> What is required:
In the passage on the Binayak Sen verdict, rewrite the part that opens with "Liu Xiaobo, the" and closes with "the Christmas Eve.", changing "trial" to "hearing" throughout.

> Given text:
****

That indeed was crime enough to send a 60-year-old internationally respected social worker and doctor to prison for the rest of his life. The verdict looks even more grotesque if you consider that in India many parliamentarians are mafia dons, and the major political debate of the day is how much a central minister cheated the exchequer in a single deal – fifty thousand crore or one hundred and seventy thousand crore!  

The Raipur verdict has been condemned by a wide cross-section of informed voices, from the Amnesty International to Amartya Sen. Retired high court judge and the president of PUCL Rajinder Sachar called the judgment as “ridiculous and unacceptable”. [ii] In an uncharacteristically strong reaction, Professor Sen says, “To turn the dedicated service of someone who drops everything to serve the cause of neglected people into a story of the seditious use of something — in this case, it appears to be the passing of a letter, when sedition usually takes the form of inciting people to violence or actually committing some violence and asking others to follow, none of which had happened — the whole thing seems a ridiculous use of the laws of democratic India.”[iii]

Liu Xiaobo, the Chinese dissident who was awarded Nobel Peace Prize in 2010 was taken away from his home sometime in 2009. But it was not until nearly one month later that the Chinese authorities confirmed his arrest. He had a one-day trial in December 2009 and was sentenced to 11 years a few days later – on Christmas Day. Some suspected the Chinese authorities had chosen that day because most people in the West would be on holiday, and not notice.[iv] 


Binayak Sen’s trial dragged on for three years and during the period, many, including 22 Nobel laureates, condemned the politically motivated and patently fake prosecution that was not backed by a shred of material evidence. But in the end, Binayak Sen got life imprisonment, compared to 11 years that Liu Xiaobo got. The other similarity is disturbing too. The verdict against Binayak Sen was announced on the Christmas Eve.

No, I am not insane enough – not yet, anyway – to compare our judicial system with that of China. But surely, there are many people in power in Indiawho would love to have the kind of unfettered powers that the Chinese authorities enjoy. It is significant that for several days after the verdict, none of the mainstream political parties except the Communist Party of India (CPI) have spared one word to condemn the verdict, nay, even question the validity of the monstrous judgment. Some of them might, sooner or later, if they perceive the political cost of silence unacceptably high!

****

> Recorded information:
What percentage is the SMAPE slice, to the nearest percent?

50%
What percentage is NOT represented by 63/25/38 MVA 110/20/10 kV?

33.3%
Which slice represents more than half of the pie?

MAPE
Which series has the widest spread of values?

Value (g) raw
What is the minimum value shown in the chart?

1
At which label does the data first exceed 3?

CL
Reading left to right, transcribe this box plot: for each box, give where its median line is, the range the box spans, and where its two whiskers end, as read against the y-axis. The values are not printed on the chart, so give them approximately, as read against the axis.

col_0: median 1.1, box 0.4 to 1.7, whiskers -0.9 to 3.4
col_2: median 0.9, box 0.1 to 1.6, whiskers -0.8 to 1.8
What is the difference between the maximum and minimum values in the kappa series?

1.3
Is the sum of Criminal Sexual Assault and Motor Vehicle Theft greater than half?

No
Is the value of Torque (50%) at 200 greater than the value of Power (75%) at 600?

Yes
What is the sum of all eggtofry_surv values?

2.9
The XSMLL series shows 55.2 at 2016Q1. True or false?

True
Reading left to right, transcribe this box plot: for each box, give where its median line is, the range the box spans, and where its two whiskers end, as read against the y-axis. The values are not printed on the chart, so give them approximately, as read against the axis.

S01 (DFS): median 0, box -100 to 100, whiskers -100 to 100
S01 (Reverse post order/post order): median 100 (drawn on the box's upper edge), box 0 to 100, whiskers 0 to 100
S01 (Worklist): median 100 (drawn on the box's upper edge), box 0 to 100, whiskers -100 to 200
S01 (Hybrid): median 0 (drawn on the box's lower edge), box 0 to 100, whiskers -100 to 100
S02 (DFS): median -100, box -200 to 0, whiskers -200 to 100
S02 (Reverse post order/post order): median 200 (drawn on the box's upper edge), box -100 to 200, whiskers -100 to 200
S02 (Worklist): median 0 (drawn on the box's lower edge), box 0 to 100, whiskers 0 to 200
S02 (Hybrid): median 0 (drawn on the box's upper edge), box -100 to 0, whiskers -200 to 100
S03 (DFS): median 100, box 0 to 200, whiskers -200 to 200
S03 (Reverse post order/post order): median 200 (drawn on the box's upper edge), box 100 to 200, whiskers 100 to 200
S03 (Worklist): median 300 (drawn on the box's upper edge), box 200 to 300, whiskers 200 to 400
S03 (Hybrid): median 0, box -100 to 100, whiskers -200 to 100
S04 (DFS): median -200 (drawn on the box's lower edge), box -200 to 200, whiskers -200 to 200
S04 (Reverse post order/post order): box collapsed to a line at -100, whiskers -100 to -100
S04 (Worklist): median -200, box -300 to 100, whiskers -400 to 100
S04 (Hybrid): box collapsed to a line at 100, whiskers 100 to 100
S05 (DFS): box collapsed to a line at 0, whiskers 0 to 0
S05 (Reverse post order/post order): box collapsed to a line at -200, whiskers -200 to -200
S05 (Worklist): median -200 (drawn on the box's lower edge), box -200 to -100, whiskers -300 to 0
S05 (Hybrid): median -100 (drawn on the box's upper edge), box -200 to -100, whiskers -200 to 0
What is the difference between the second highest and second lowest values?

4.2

****

> Answer to this task:
Liu Xiaobo, the Chinese dissident who was awarded Nobel Peace Prize in 2010 was taken away from his home sometime in 2009. But it was not until nearly one month later that the Chinese authorities confirmed his arrest. He had a one-day hearing in December 2009 and was sentenced to 11 years a few days later – on Christmas Day. Some suspected the Chinese authorities had chosen that day because most people in the West would be on holiday, and not notice.[iv] 


Binayak Sen’s hearing dragged on for three years and during the period, many, including 22 Nobel laureates, condemned the politically motivated and patently fake prosecution that was not backed by a shred of material evidence. But in the end, Binayak Sen got life imprisonment, compared to 11 years that Liu Xiaobo got. The other similarity is disturbing too. The verdict against Binayak Sen was announced on the Christmas Eve.